Lee C. Vermeulen, Jr., director of the Center for Drug Policy at University of Wisconsin Hospital (UW) and clinical associate professor at the UW School of Pharmacy, said he does have some concerns about the data used in the study. For instance, he said, the MEPS data is self-reported by patients, and therefore subjective. And, he added, the National Pharmaceutical Council, a nonprofit group supported by pharmaceutical research companies, funded Lichtenbergs study.
"Because of the funding source, some readers may question the outcome that says newer drugs are a good investment," he said.
But, Lichtenbergs analysis gives Vermeulen the "ammunition" he needs to show his hospitals administrators that the value of newer drugs outweighs overall medical costs.
"I can show them the return of the investment, and that the equation works out to allow us to spend more money on newer drugs," Vermeulen said. "The value we get from new medications is enormous. We need to get thinking about medications as good investments. Drugs are our technology, and, as pharmacists, we have to be advocates for our own technology."
But Stephen W. Schondelmeyer, director of the PRIME Institute at the University of Minnesota, said he doesnt "necessarily buy" the results of Lichtenbergs study.
"What they are using is like saying that the rate of polio went down because we built more asphalt highways," he said. "If anything, the costs of hospital stays went down because of managed care and other rules. It was recently reported that the number of days spent in the hospital went up in 2000. How is [Lichtenberg] going to use his data to explain that?
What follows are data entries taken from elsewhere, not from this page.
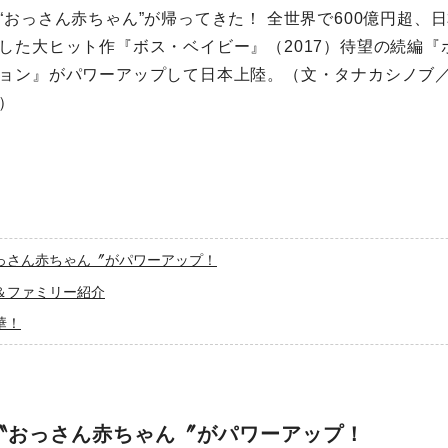
“おっさん赤ちゃん”が帰ってきた！ 全世界で600億円超、日
した大ヒット作『ボス・ベイビー』（2017）待望の続編『
ョン』がパワーアップして日本上陸。（文・タナカシノブ
）
っさん赤ちゃん〞がパワーアップ！
＆ファミリー紹介
華！
〝おっさん赤ちゃん〞がパワーアップ！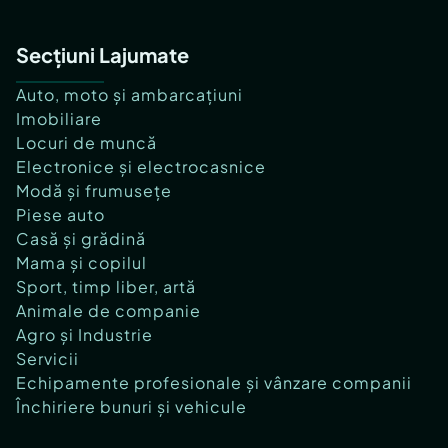
Secțiuni Lajumate
Auto, moto și ambarcațiuni
Imobiliare
Locuri de muncă
Electronice și electrocasnice
Modă și frumusețe
Piese auto
Casă și grădină
Mama și copilul
Sport, timp liber, artă
Animale de companie
Agro și Industrie
Servicii
Echipamente profesionale și vânzare companii
Închiriere bunuri și vehicule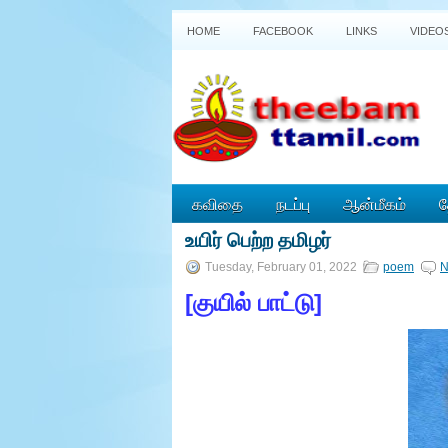
HOME
FACEBOOK
LINKS
VIDEO
கவிதை
நடப்பு
ஆன்மீகம்
த
உயிர் பெற்ற தமிழர்
P
o
Tuesday, February 01, 2022
poem
N
w
e
[
குயில் பாட்டு
]
r
e
d
b
y
B
l
o
g
g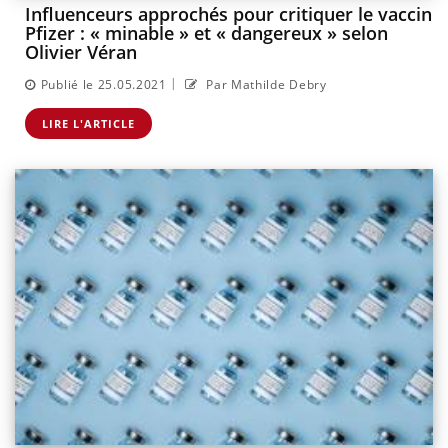
Influenceurs approchés pour critiquer le vaccin
Pfizer : « minable » et « dangereux » selon
Olivier Véran
|
Publié le 25.05.2021
Par Mathilde Debry
LIRE L'ARTICLE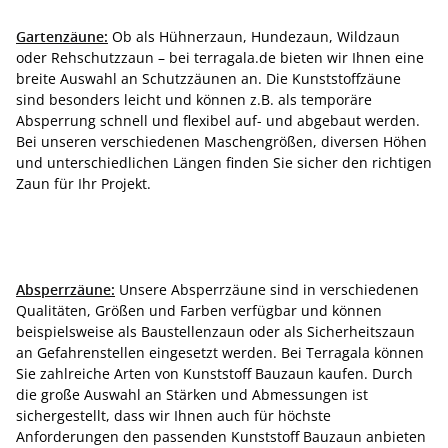
Gartenzäune:
Ob als Hühnerzaun, Hundezaun, Wildzaun
oder Rehschutzzaun – bei terragala.de bieten wir Ihnen eine
breite Auswahl an Schutzzäunen an. Die Kunststoffzäune
sind besonders leicht und können z.B. als temporäre
Absperrung schnell und flexibel auf- und abgebaut werden.
Bei unseren verschiedenen Maschengrößen, diversen Höhen
und unterschiedlichen Längen finden Sie sicher den richtigen
Zaun für Ihr Projekt.
Absperrzäune:
Unsere Absperrzäune sind in verschiedenen
Qualitäten, Größen und Farben verfügbar und können
beispielsweise als Baustellenzaun oder als Sicherheitszaun
an Gefahrenstellen eingesetzt werden. Bei Terragala können
Sie zahlreiche Arten von Kunststoff Bauzaun kaufen. Durch
die große Auswahl an Stärken und Abmessungen ist
sichergestellt, dass wir Ihnen auch für höchste
Anforderungen den passenden Kunststoff Bauzaun anbieten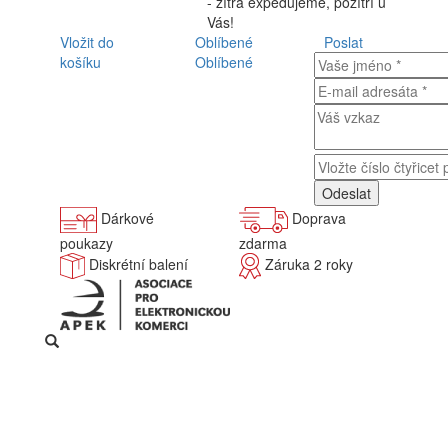
- zítra expedujeme, pozítří u
Vás!
Vložit do
Oblíbené
Poslat
košíku
Oblíbené
Dárkové
Doprava
poukazy
zdarma
Diskrétní balení
Záruka 2 roky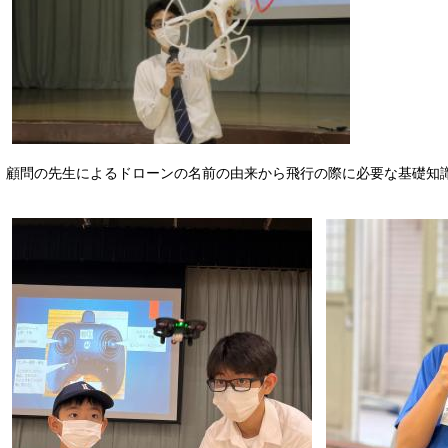
顧問の先生によるドローンの名前の由来から飛行の際に必要な基礎知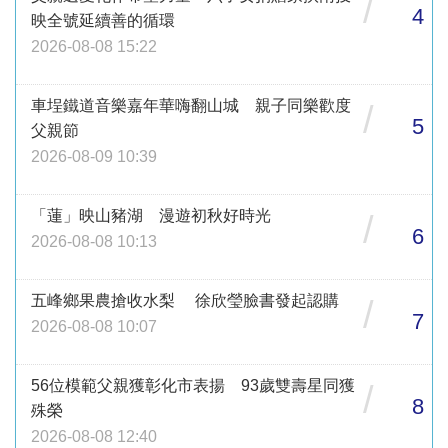
/
4
映全號延續善的循環
2026-08-08 15:22
車埕鐵道音樂嘉年華嗨翻山城 親子同樂歡度
/
5
父親節
2026-08-09 10:39
「蓮」映山豬湖 漫遊初秋好時光
/
6
2026-08-08 10:13
五峰鄉果農搶收水梨 徐欣瑩臉書發起認購
/
7
2026-08-08 10:07
56位模範父親獲彰化市表揚 93歲雙壽星同獲
/
8
殊榮
2026-08-08 12:40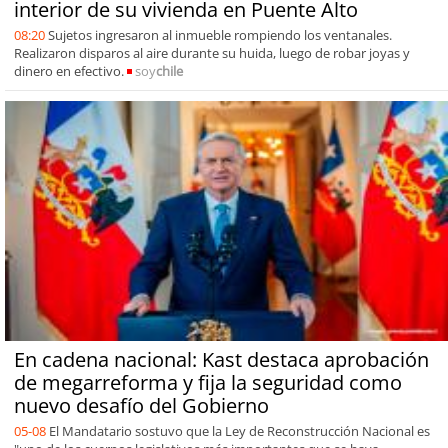
interior de su vivienda en Puente Alto
08:20
Sujetos ingresaron al inmueble rompiendo los ventanales.
Realizaron disparos al aire durante su huida, luego de robar joyas y
dinero en efectivo.
soy
chile
En cadena nacional: Kast destaca aprobación
de megarreforma y fija la seguridad como
nuevo desafío del Gobierno
05-08
El Mandatario sostuvo que la Ley de Reconstrucción Nacional es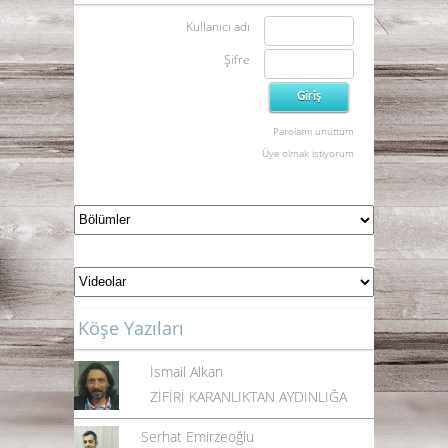
Kullanıcı adı
Şifre
Parolamı unuttum
Üye olmak istiyorum
Köşe Yazıları
İsmail Alkan
ZİFİRİ KARANLIKTAN AYDINLIĞA
Serhat Emirzeoğlu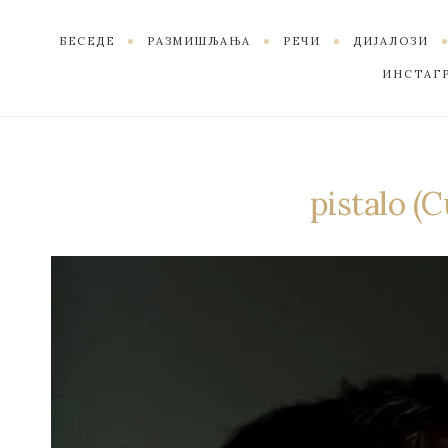
БЕСЕДЕ
РАЗМИШЉАЊА
РЕЧИ
ДИЈАЛОЗИ
ИНСТАГ
pistalo (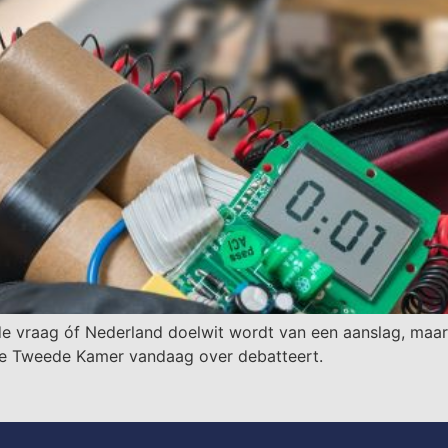
 de vraag óf Nederland doelwit wordt van een aanslag, maar 
de Tweede Kamer vandaag over debatteert.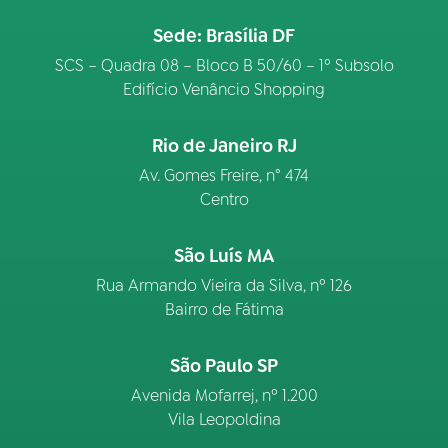
Sede: Brasília DF
SCS – Quadra 08 – Bloco B 50/60 – 1º Subsolo
Edifício Venâncio Shopping
Rio de Janeiro RJ
Av. Gomes Freire, n° 474
Centro
São Luís MA
Rua Armando Vieira da Silva, nº 126
Bairro de Fátima
São Paulo SP
Avenida Mofarrej, nº 1.200
Vila Leopoldina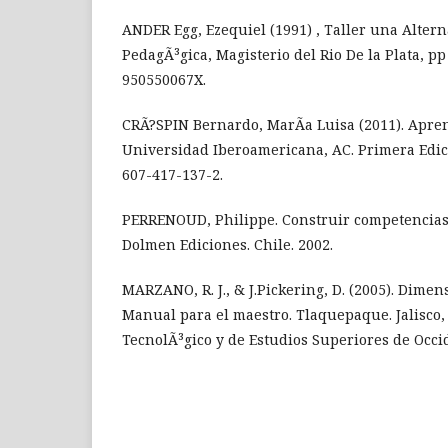
ANDER Egg, Ezequiel (1991) , Taller una Alter
PedagÃ³gica, Magisterio del Rio De la Plata, pp
950550067X.
CRÃ?SPIN Bernardo, MarÃ­a Luisa (2011). Apre
Universidad Iberoamericana, AC. Primera Edic
607-417-137-2.
PERRENOUD, Philippe. Construir competencias 
Dolmen Ediciones. Chile. 2002.
MARZANO, R. J., & J.Pickering, D. (2005). Dimen
Manual para el maestro. Tlaquepaque. Jalisco,
TecnolÃ³gico y de Estudios Superiores de Occid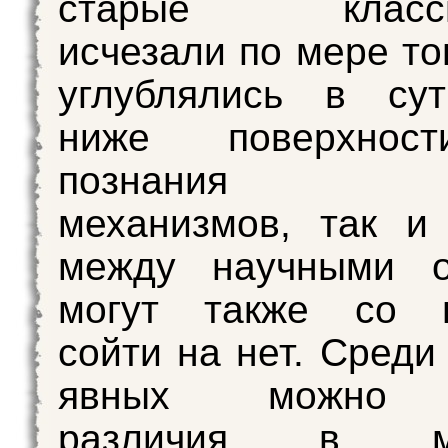
старые класси
исчезали по мере то
углублялись в су
ниже поверхнос
познания б
механизмов, так и
между научными о
могут также со 
сойти на нет. Среди
явных можно н
различия в ма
Its not good science or policy to take advantage of coincidental correlation."
Schondelmeyer said he does not challenge the view that some new drugs have advantages over older ones.
"But I think his article overstates things and is too general," he said. "Remember, there have been several new, major drugs that have also been pulled from the market. I just dont see a fair balance in his article."
Vermeulen said he hopes the study wont influence physicians to prescribe newer drugs over older drugs "just for the sake of it being a new drug."
"What we need to do is take a good look at who benefits from the new drugs and new innovation," he said. "Not all newer drugs are going to benefit everyone. For instance, a patient that has GI bleeds or their kidneys are shutting down should probably be given a newer, and yes, more expensive drug such as a COX-2 [cyclooxygenase type 2] inhibitor for pain. Whereas a healthy man in his 30s that had minor surgery and just needs a painkiller can take ibuprofen. There is probably no benefit for the healthier person to be taking the more expensive drug when a perfectly good, less expensive drug is available."
Vermeulen said formularies can help "control" physicians who are influenced by pharmaceutical sales representatives to write prescriptions for newer drugs that cost more than the older drugs but do not provide additional benefits to the patient.
But, he adds, formularies can, in some cases, act as a barrier when a newer drug would better benefit the patient.
"It is our obligation to get the newer drugs to those who will benefit from the newer drugs."